**Given data**:
━━━━━━━━━━━━━━━━━━━━━━━━━━━━━━
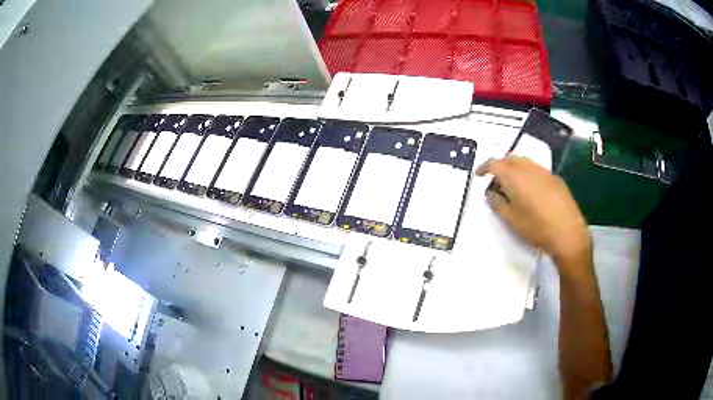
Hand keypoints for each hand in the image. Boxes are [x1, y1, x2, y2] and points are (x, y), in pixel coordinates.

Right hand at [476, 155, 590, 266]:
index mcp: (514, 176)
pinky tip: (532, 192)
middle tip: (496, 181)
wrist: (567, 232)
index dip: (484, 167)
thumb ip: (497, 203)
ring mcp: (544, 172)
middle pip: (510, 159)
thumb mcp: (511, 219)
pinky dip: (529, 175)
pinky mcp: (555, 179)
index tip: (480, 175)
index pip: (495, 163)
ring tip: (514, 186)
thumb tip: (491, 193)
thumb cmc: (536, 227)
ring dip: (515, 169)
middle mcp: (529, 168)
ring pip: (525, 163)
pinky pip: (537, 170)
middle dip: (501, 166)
━━━━━━━━━━━━━━━━━━━━━━━━━━━━━━
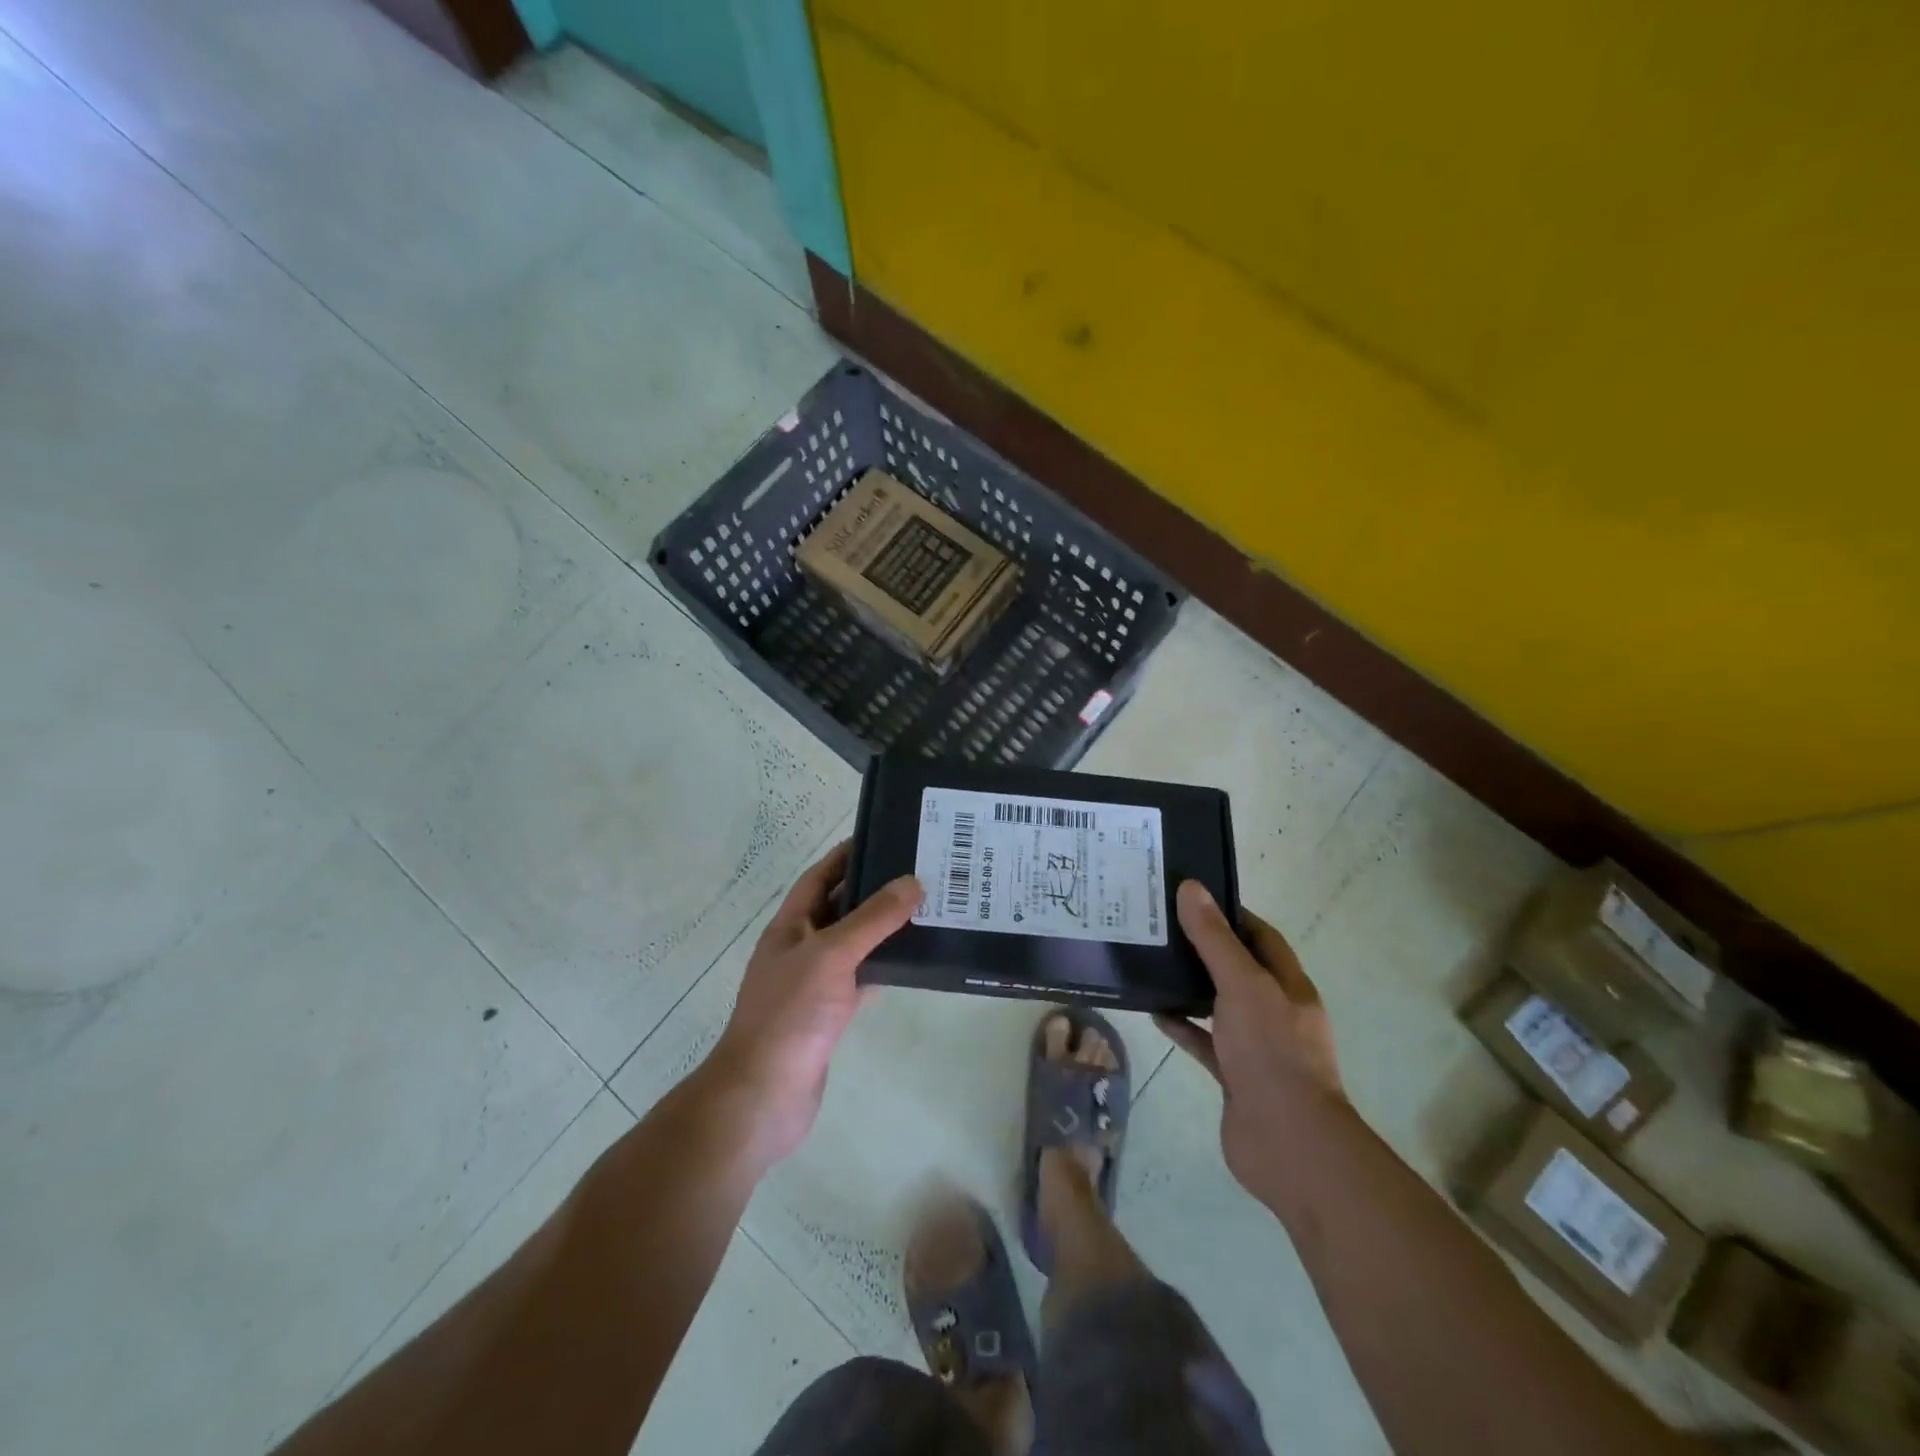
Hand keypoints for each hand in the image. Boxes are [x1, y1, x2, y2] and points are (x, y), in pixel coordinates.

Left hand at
━━━━━━━━━━━━━━━━━━━━━━━━━━━━━━
**Task description**: Scan the listing for the word "hand". Copy every line in which it appears.

**Completed task**:
Hand keypoints for each hand in the image. Boxes are [x1, y1, x2, y2] and points are (x, y), in pixel coordinates.
Right hand at [476, 155, 590, 266]:
Hand keypoints for each hand in the image. Boxes are [x1, y1, x2, y2] and points are (x, y), in pixel coordinates.
Left hand at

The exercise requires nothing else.